§ TO DO
Where the line with "thumb tip: (372, 195)" appears below, start writing out lines exactly, and finish with the line with "thumb cmc: (382, 211)", which is included; write out nothing else.

§ SUPPLIED MATERIAL
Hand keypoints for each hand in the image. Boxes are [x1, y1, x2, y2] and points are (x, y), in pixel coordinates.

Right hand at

* * *

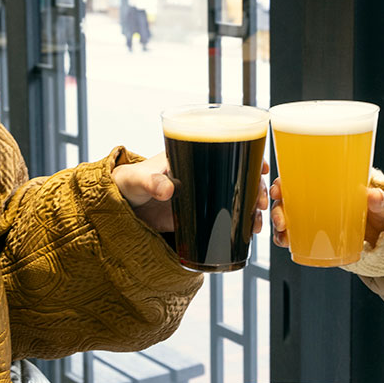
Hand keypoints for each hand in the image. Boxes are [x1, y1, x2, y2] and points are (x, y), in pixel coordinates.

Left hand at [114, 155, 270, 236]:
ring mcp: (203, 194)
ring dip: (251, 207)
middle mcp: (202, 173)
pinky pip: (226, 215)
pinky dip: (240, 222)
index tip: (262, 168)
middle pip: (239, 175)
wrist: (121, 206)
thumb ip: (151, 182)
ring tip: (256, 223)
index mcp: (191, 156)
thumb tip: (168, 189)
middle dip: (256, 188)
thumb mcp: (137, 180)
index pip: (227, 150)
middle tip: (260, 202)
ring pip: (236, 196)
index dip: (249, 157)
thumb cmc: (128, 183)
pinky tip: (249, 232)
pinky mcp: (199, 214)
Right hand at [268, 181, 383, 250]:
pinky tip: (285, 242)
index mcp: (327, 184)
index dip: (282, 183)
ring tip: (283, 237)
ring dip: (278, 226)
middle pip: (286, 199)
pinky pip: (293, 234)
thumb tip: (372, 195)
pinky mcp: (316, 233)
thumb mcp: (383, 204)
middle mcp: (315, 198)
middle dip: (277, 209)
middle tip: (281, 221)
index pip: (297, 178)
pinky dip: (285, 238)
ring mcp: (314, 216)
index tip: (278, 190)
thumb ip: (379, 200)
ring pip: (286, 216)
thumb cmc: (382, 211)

§ REPLY
thumb tip: (372, 195)
pinky mcp: (316, 233)
thumb mcp: (383, 204)
middle mcp: (315, 198)
middle dip: (277, 209)
middle tip: (281, 221)
index pip: (297, 178)
pinky dip: (285, 238)
ring mcp: (314, 216)
index tip: (278, 190)
thumb ip: (379, 200)
ring pip: (286, 216)
thumb cmc: (382, 211)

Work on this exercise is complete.